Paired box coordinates

= Beginning of Section =

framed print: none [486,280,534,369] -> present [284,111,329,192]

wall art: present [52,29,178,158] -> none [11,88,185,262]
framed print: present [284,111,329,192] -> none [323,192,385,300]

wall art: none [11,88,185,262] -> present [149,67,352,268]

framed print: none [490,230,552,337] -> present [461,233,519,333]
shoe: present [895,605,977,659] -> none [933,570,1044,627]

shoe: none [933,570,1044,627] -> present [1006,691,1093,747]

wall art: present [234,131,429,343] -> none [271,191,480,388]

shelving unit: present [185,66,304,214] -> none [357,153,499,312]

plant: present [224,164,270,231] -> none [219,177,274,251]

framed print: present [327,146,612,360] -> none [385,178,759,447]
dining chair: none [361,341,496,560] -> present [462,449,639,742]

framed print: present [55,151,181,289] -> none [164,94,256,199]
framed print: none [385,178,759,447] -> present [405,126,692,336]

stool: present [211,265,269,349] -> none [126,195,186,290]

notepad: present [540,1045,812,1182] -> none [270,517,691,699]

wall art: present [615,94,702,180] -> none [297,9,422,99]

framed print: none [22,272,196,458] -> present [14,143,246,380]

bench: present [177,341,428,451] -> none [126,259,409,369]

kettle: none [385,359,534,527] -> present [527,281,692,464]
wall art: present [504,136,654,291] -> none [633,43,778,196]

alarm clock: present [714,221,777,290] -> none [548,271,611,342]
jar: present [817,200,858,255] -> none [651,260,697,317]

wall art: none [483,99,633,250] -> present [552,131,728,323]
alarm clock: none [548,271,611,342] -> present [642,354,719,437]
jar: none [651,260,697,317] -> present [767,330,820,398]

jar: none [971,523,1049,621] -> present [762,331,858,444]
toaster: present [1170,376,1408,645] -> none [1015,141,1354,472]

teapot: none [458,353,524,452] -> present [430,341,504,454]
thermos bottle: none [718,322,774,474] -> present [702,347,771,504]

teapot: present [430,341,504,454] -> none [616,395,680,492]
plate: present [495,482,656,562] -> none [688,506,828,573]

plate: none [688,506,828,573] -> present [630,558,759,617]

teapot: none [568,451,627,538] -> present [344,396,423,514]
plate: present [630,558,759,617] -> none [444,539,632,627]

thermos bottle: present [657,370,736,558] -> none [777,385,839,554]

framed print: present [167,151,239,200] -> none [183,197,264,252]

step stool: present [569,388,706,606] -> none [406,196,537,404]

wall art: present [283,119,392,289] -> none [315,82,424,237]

= End of Section =

- _Task statement_: The lines of the data, from the first through the one containing "framed print: present [55,151,181,289]", are to be transcribed exactly.

- _Result for this exercise_:
framed print: none [486,280,534,369] -> present [284,111,329,192]

wall art: present [52,29,178,158] -> none [11,88,185,262]
framed print: present [284,111,329,192] -> none [323,192,385,300]

wall art: none [11,88,185,262] -> present [149,67,352,268]

framed print: none [490,230,552,337] -> present [461,233,519,333]
shoe: present [895,605,977,659] -> none [933,570,1044,627]

shoe: none [933,570,1044,627] -> present [1006,691,1093,747]

wall art: present [234,131,429,343] -> none [271,191,480,388]

shelving unit: present [185,66,304,214] -> none [357,153,499,312]

plant: present [224,164,270,231] -> none [219,177,274,251]

framed print: present [327,146,612,360] -> none [385,178,759,447]
dining chair: none [361,341,496,560] -> present [462,449,639,742]

framed print: present [55,151,181,289] -> none [164,94,256,199]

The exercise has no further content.